* _Aufgabenstellung_
1: Welche Einrichtung besitzt der Landkreis Reutlingen laut dem Textauszug über den Nahverkehr im Kreis als einziger in Baden-Württemberg?
2: Geben Sie aus dem Textauszug über den Nahverkehr im Landkreis Reutlingen den Abschnitt von „Der Landkreis Reutlingen“ bis „sich da allerhand.“ wortgetreu wieder.

* _Textauszug_
○ ○ ○ ○ ○ ○ ○
Warum das ÖPNV-Jahr 2019 für den Landkreis »erfreulich« wird

Der Landkreis Reutlingen hat etwas, was sonst in Baden-Württemberg kein anderer hat: ein Dezernat für nachhaltige Entwicklung. Dabei spielen die Themen Mobilität und öffentlicher Personennahverkehr eine zentrale Rolle. Nachhaltigkeit muss in diesem Zusammenhang bedeuten: eine Mobilität, die der Umwelt und dem Schutz des Klimas gerecht wird; die für den Bürger bezahlbar ist und die zuverlässig funktioniert. Im Kreis Reutlingen tut sich da allerhand.

Auf der Strecke Engstingen–Gammertingen werden von Ende 2019 an auch immer wieder Sonderfahrten mit dem Schienenbus möglich sein
Auf der Strecke Engstingen–Gammertingen werden von Ende 2019 an auch immer wieder Sonderfahrten mit dem Schienenbus möglich sein. Doch damit nicht genug: Der Schienenstrang wird für den regulären Personennahverkehr auf der Schiene reaktiviert. Das stärkt die Verkehrsinfrastruktur im ländlichen Raum. FOTO: SCHWÄBISCHE ALBBAHN
Auf der Strecke Engstingen–Gammertingen werden von Ende 2019 an auch immer wieder Sonderfahrten mit dem Schienenbus möglich sein. Doch damit nicht genug: Der Schienenstrang wird für den regulären Personennahverkehr auf der Schiene reaktiviert. Das stärkt die Verkehrsinfrastruktur im ländlichen Raum. FOTO: SCHWÄBISCHE ALBBAHN

KREIS REUTLINGEN. Was Reutlingens Landrat Thomas Reumann im Brustton der Überzeugung gesagt hat, als er im vergangenen Herbst den Entwurf für den Kreisetat 2019 vorstellte, das bekräftigt Hans-Jürgen Stede, Leiter des Kreisdezernats für nachhaltige Entwicklung, im Gespräch mit dem GEA: »Das Jahr 2019 wird für den Landkreis in Sachen Mobilität ein erfreuliches Jahr.«

Dieser Optimismus kommt nicht von ungefähr. Das Nahverkehrsteam des Landkreises mit gerade einmal fünf Personen sowie mit Dezernatsleiter Hans-Jürgen Stede und Gabriele Queisser, Leiterin des Kreisamts für nachhaltige Entwicklung, hat in diesem Jahr einiges auf der Agenda. Ob Regiobusse, neue Konzepte für einige Buslinien und Anmeldeverkehre im Süden des Landkreises, Reaktivierung der Bahnstrecke zwischen Engstingen und Gammertingen oder das Erarbeiten eines Nahverkehrsplans, der den Anforderungen einer zeitgemäßen nachhaltigen Mobilität gerecht werden muss – die »To-do-«-Liste ist lang.
○ ○ ○ ○ ○ ○ ○
* _Entnommenes Material_
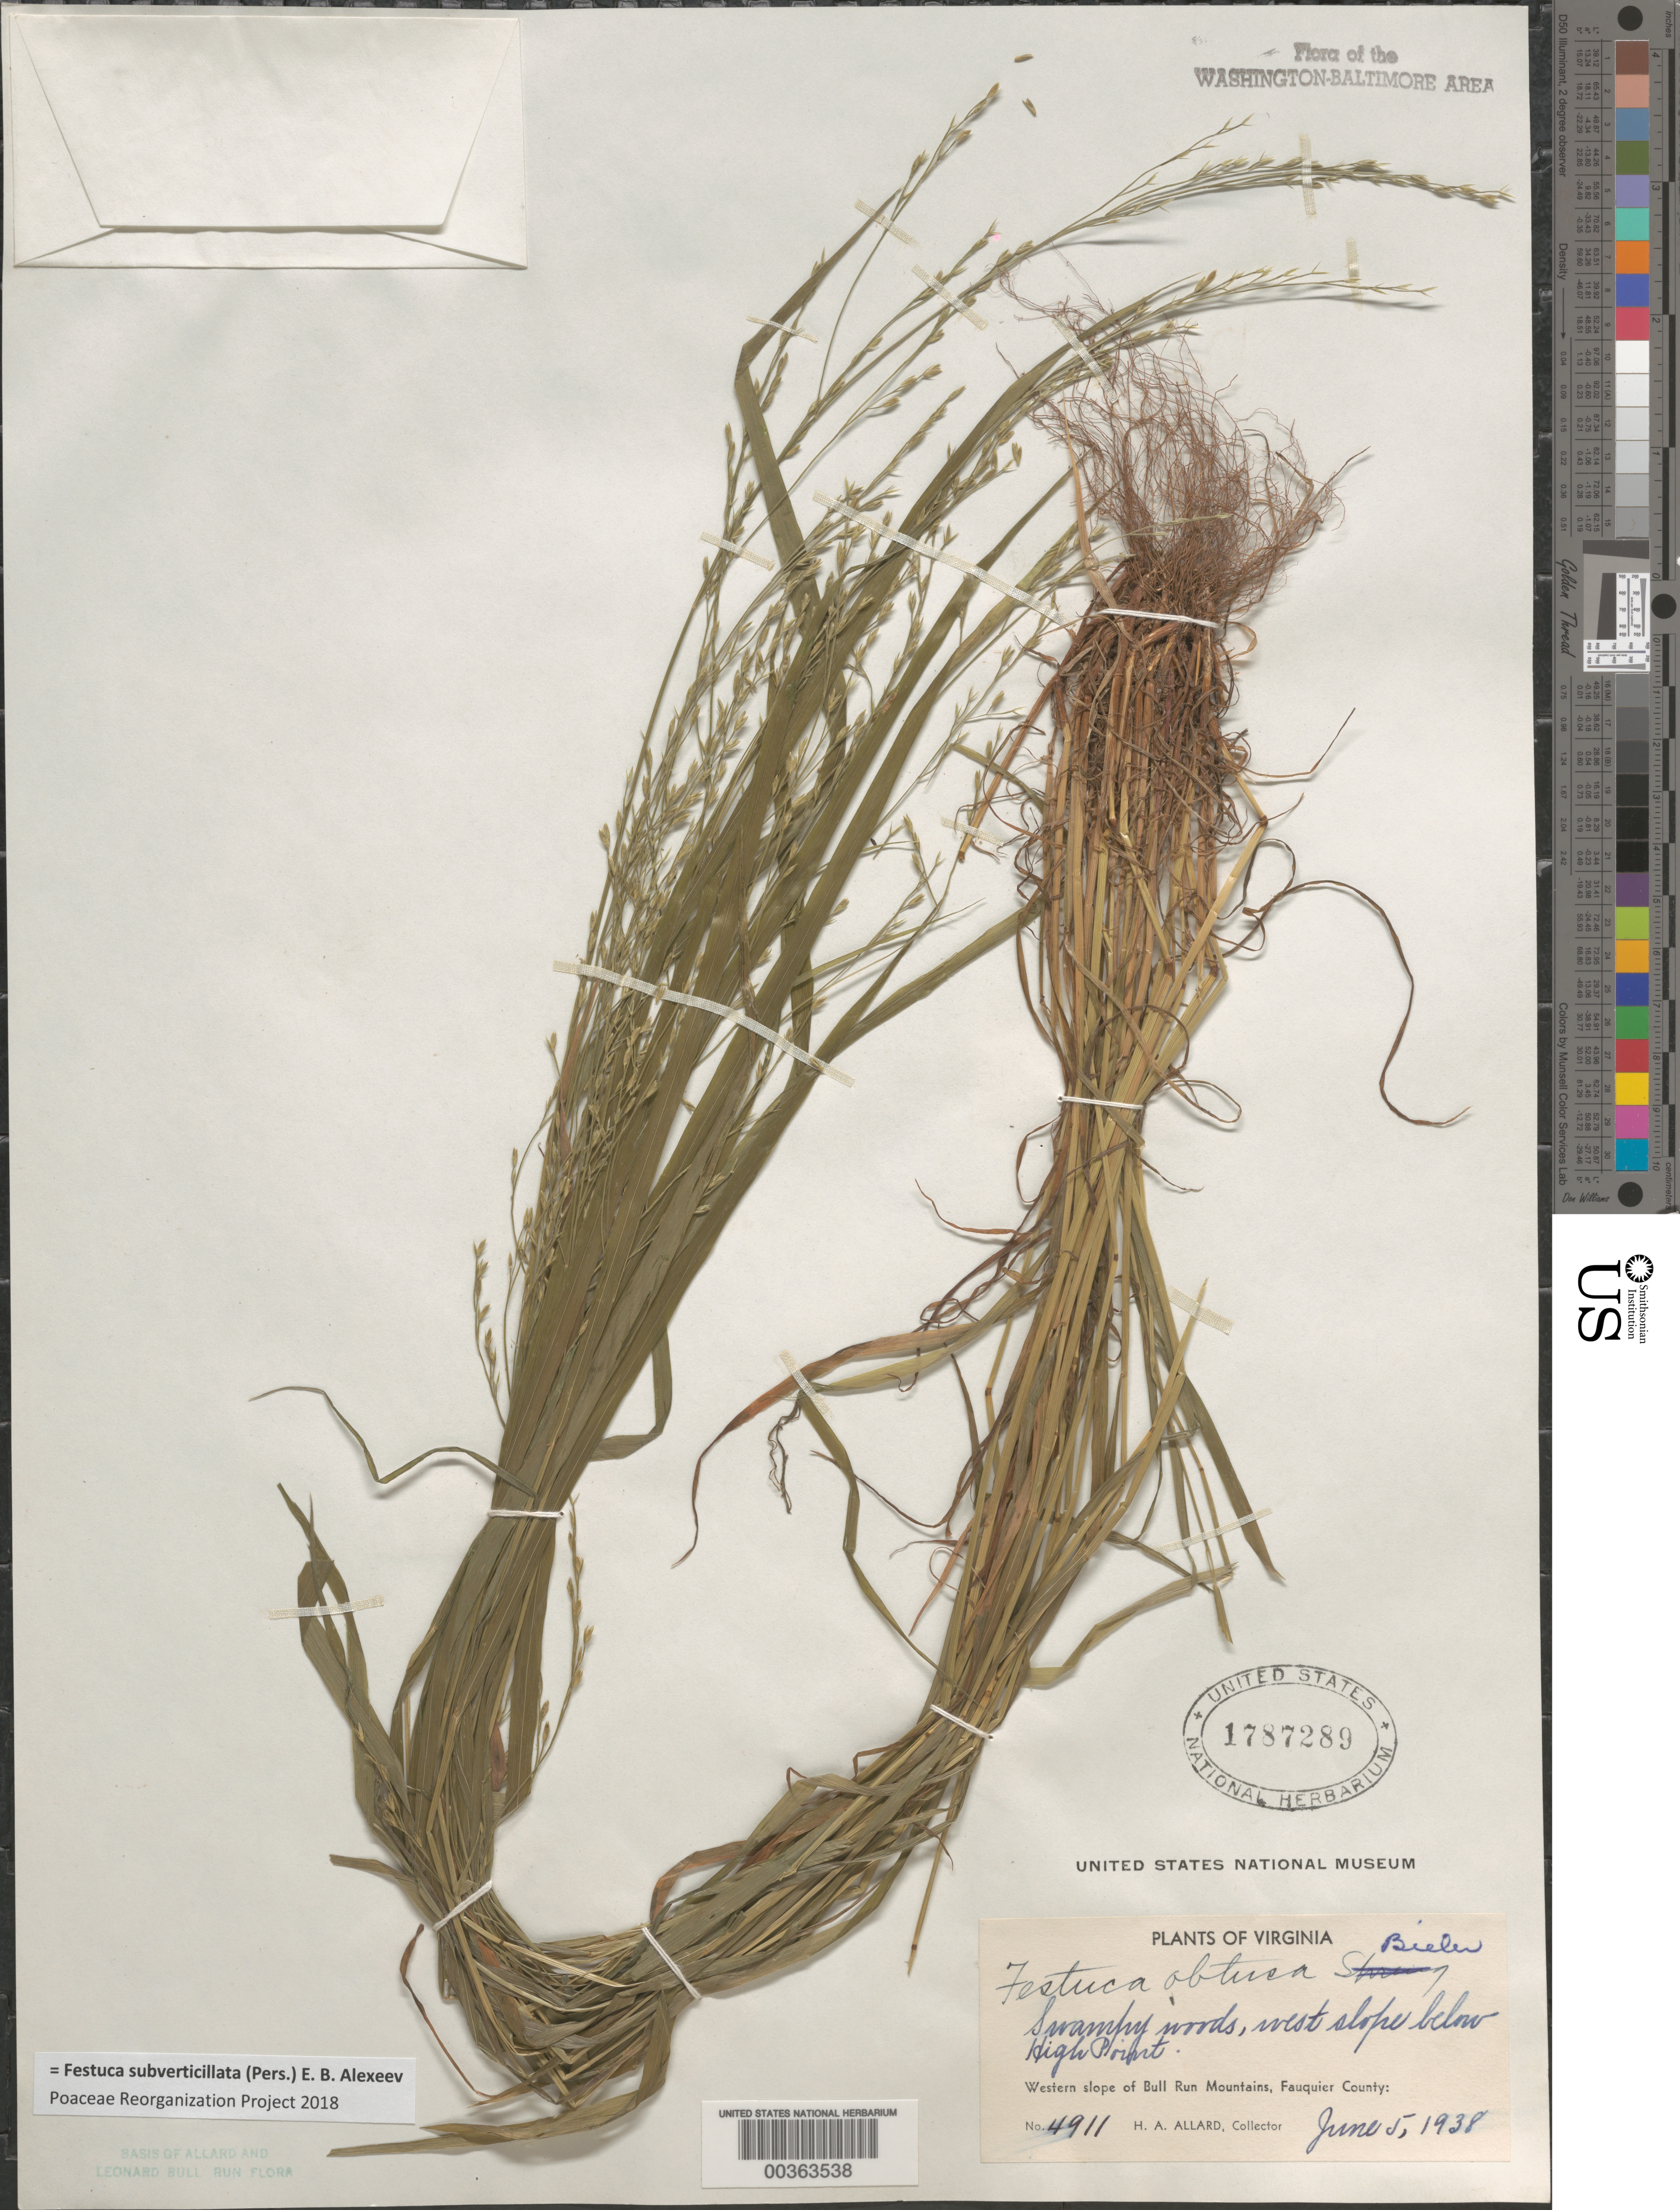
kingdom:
○ ○ ○ ○ ○ ○ ○
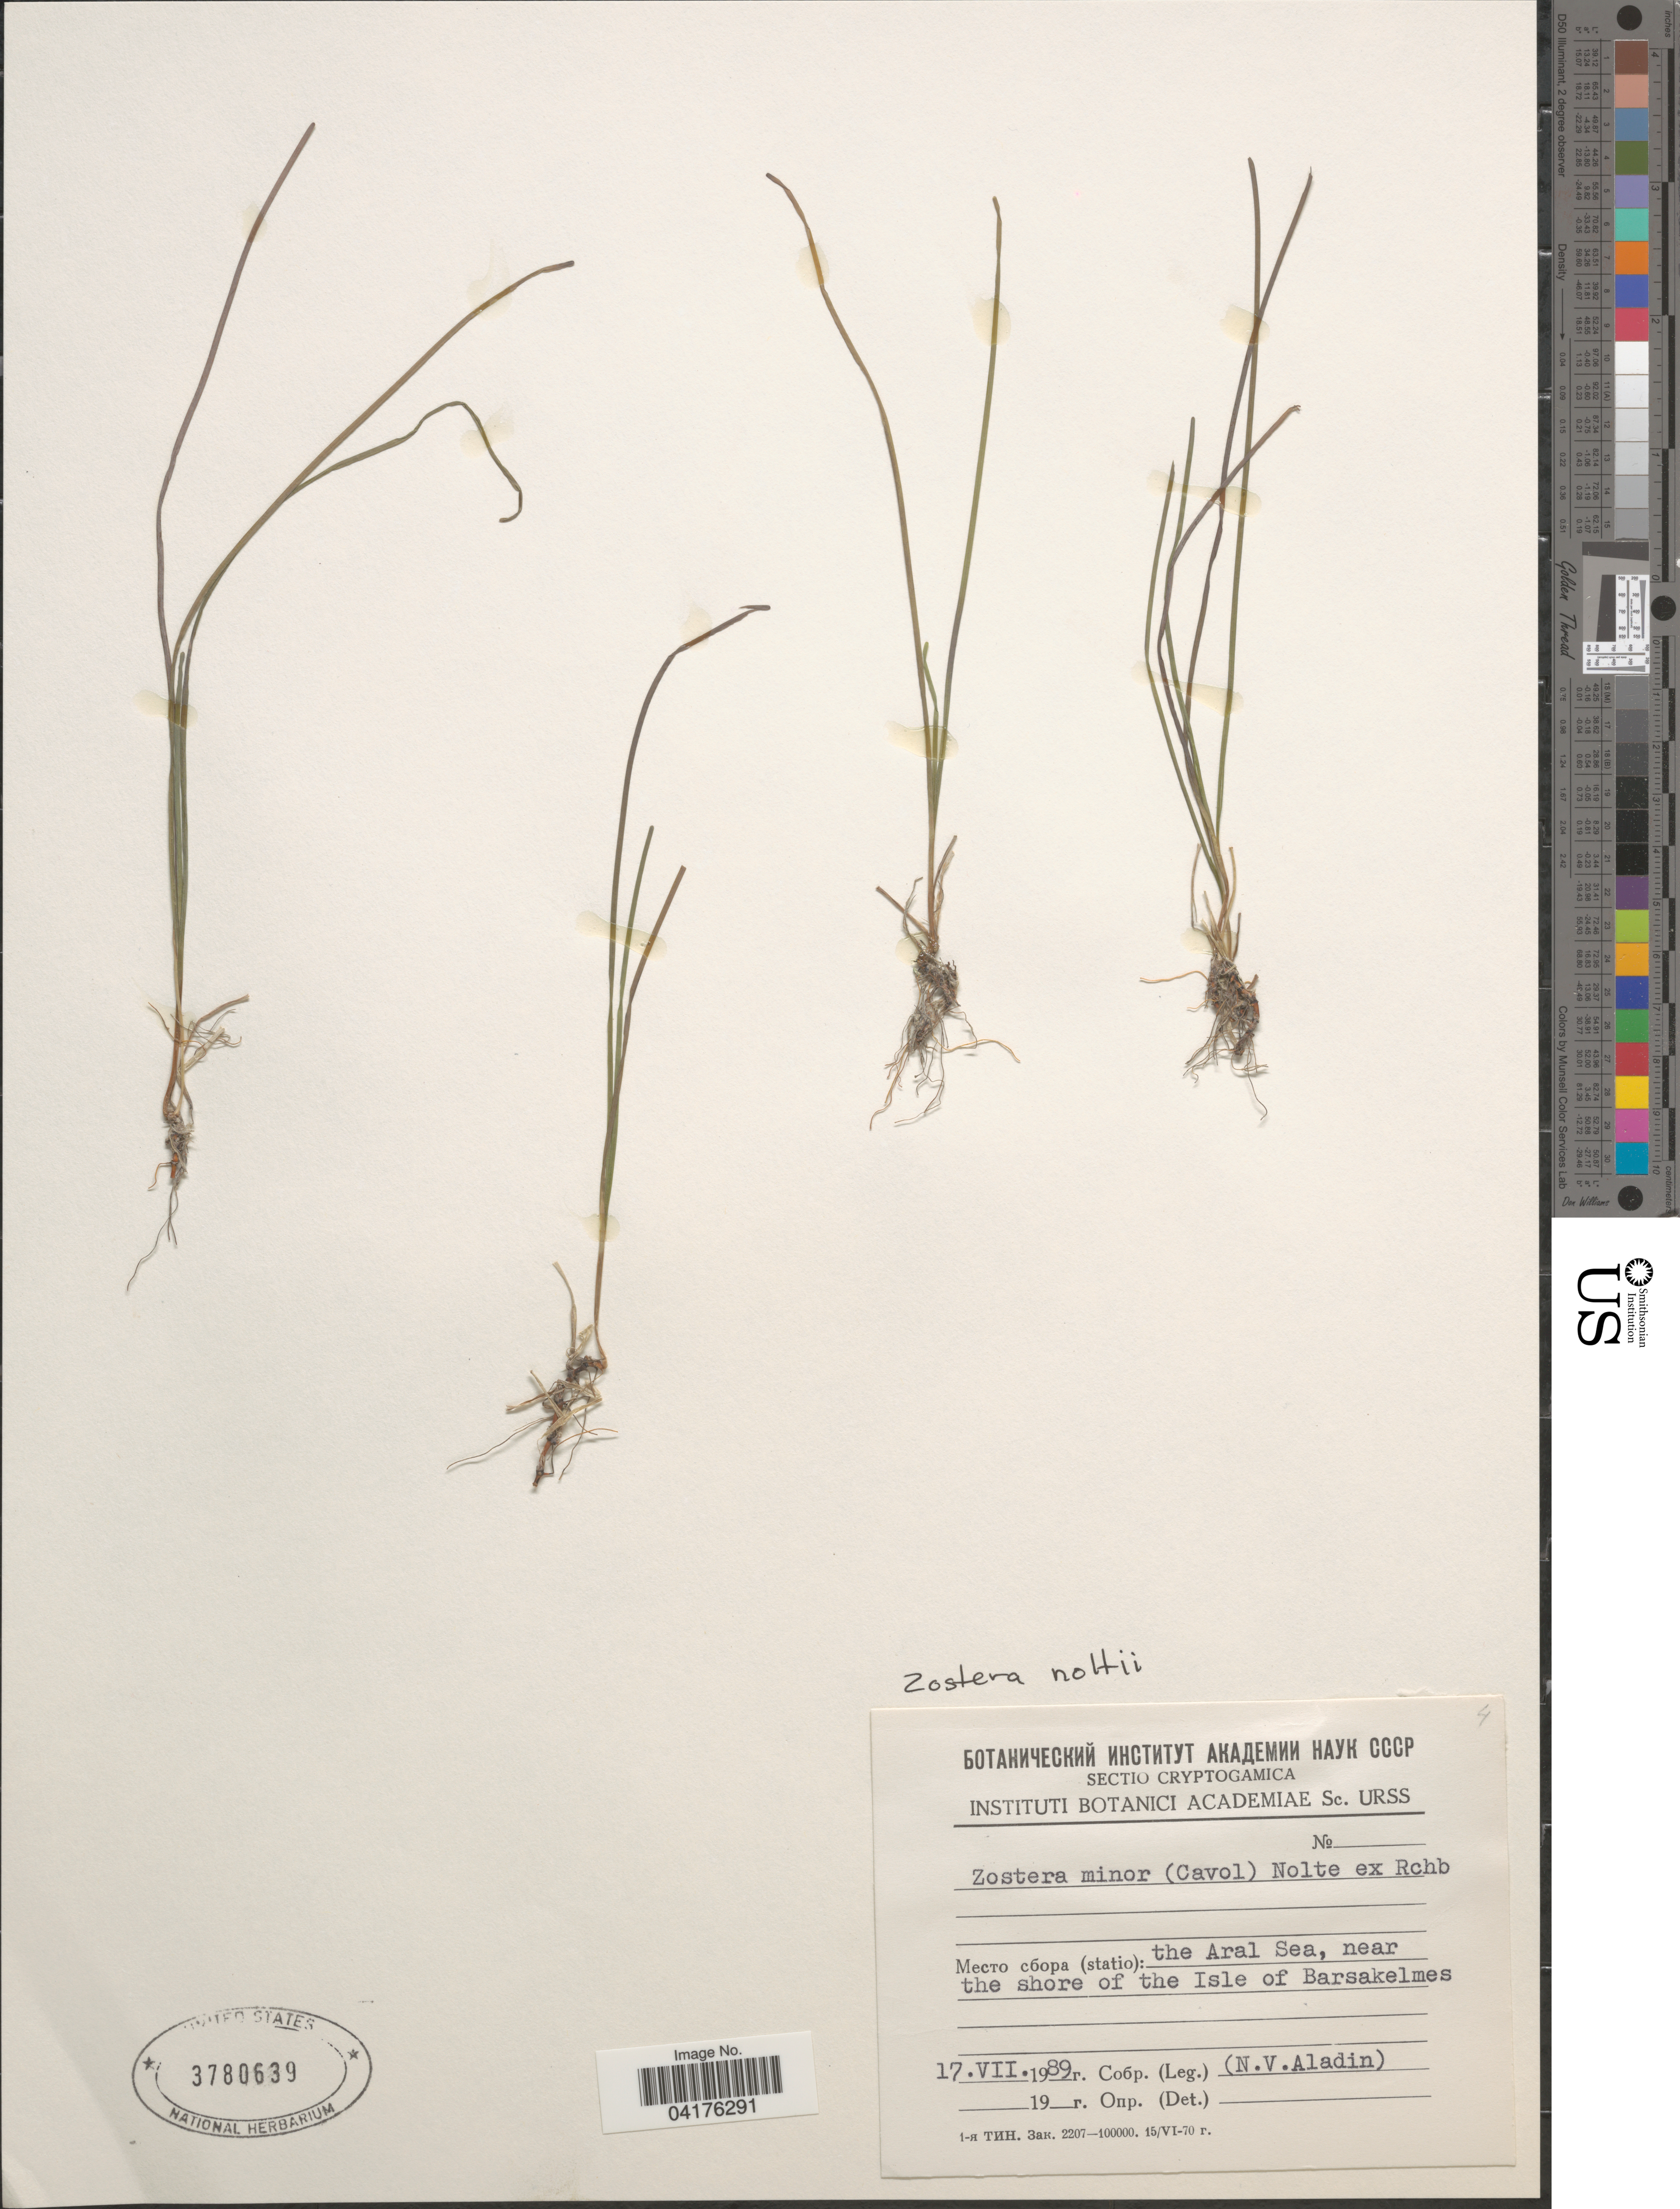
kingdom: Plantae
○ ○ ○ ○ ○ ○ ○
* _Lösungen_
1: Ein Dezernat für nachhaltige Entwicklung.

2:
Der Landkreis Reutlingen hat etwas, was sonst in Baden-Württemberg kein anderer hat: ein Dezernat für nachhaltige Entwicklung. Dabei spielen die Themen Mobilität und öffentlicher Personennahverkehr eine zentrale Rolle. Nachhaltigkeit muss in diesem Zusammenhang bedeuten: eine Mobilität, die der Umwelt und dem Schutz des Klimas gerecht wird; die für den Bürger bezahlbar ist und die zuverlässig funktioniert. Im Kreis Reutlingen tut sich da allerhand.